- TASK GOAL -
Starting with the line that contains "Locate the right", copy every line through the end of the data below, exactly and with nothing added.

[Collected data]
==================================================
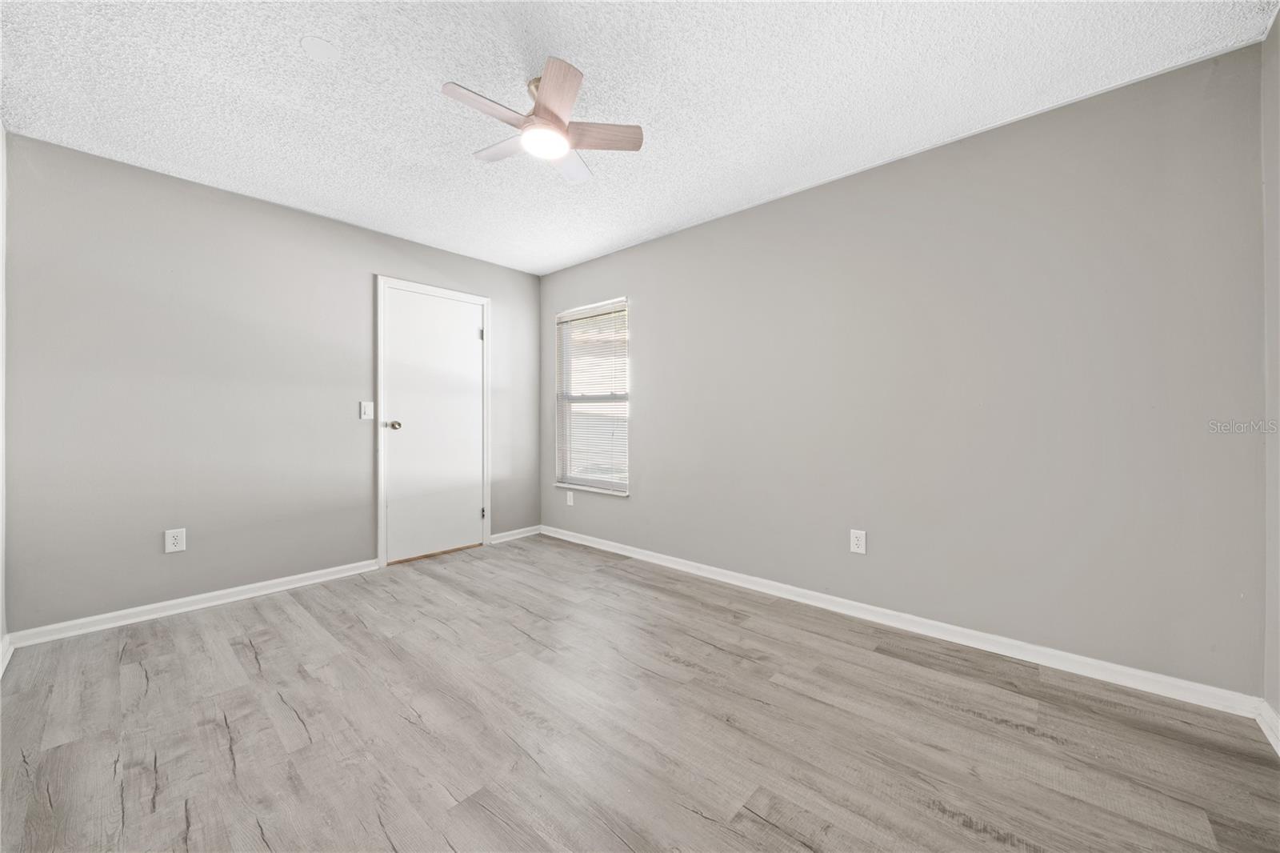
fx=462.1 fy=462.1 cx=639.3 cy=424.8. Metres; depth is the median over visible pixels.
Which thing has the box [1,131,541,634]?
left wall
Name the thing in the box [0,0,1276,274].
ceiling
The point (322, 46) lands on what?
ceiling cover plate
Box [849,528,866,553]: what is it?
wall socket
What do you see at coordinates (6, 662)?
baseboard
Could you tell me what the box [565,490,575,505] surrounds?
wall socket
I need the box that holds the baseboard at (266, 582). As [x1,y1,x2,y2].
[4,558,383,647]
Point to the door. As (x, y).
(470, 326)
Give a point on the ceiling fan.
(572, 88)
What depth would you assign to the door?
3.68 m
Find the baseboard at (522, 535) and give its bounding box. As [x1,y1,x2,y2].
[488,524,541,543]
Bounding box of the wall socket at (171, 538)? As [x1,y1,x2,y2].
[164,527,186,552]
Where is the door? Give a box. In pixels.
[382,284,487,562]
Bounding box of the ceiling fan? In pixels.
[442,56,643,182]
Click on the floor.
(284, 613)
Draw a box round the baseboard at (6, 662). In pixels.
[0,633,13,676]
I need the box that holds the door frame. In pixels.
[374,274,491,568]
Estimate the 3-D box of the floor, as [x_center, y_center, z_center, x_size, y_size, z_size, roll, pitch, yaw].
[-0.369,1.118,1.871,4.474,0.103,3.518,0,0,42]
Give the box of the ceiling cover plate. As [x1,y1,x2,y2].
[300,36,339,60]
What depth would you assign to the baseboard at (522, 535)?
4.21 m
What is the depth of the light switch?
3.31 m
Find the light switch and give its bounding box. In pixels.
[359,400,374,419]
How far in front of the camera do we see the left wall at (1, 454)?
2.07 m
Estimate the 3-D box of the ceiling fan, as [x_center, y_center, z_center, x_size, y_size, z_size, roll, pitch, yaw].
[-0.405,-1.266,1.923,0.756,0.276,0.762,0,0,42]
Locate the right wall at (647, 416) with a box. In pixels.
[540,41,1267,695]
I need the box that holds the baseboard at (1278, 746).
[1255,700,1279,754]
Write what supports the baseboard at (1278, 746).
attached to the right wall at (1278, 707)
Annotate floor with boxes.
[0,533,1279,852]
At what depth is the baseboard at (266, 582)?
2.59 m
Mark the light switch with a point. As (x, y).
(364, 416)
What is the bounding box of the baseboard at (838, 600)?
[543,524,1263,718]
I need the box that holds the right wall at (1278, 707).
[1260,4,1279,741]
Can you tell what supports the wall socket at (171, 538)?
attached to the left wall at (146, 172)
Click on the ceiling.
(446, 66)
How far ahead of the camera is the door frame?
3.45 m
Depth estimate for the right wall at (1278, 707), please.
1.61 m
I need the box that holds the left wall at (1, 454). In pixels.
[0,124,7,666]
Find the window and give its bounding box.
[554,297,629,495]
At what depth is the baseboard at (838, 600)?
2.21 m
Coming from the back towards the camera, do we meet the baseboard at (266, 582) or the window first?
==================================================
- TASK SOLUTION -
Locate the right wall at (647, 416) with a box. In pixels.
[540,41,1267,695]
I need the box that holds the baseboard at (1278, 746).
[1255,700,1279,754]
Write what supports the baseboard at (1278, 746).
attached to the right wall at (1278, 707)
Annotate floor with boxes.
[0,533,1279,852]
At what depth is the baseboard at (266, 582)?
2.59 m
Mark the light switch with a point. As (x, y).
(364, 416)
What is the bounding box of the baseboard at (838, 600)?
[543,524,1263,718]
I need the box that holds the right wall at (1278, 707).
[1260,4,1279,741]
Can you tell what supports the wall socket at (171, 538)?
attached to the left wall at (146, 172)
Click on the ceiling.
(446, 66)
How far ahead of the camera is the door frame?
3.45 m
Depth estimate for the right wall at (1278, 707), please.
1.61 m
I need the box that holds the left wall at (1, 454). In pixels.
[0,124,7,666]
Find the window and give its bounding box.
[554,297,629,495]
At what depth is the baseboard at (838, 600)?
2.21 m
Coming from the back towards the camera, do we meet the baseboard at (266, 582) or the window first?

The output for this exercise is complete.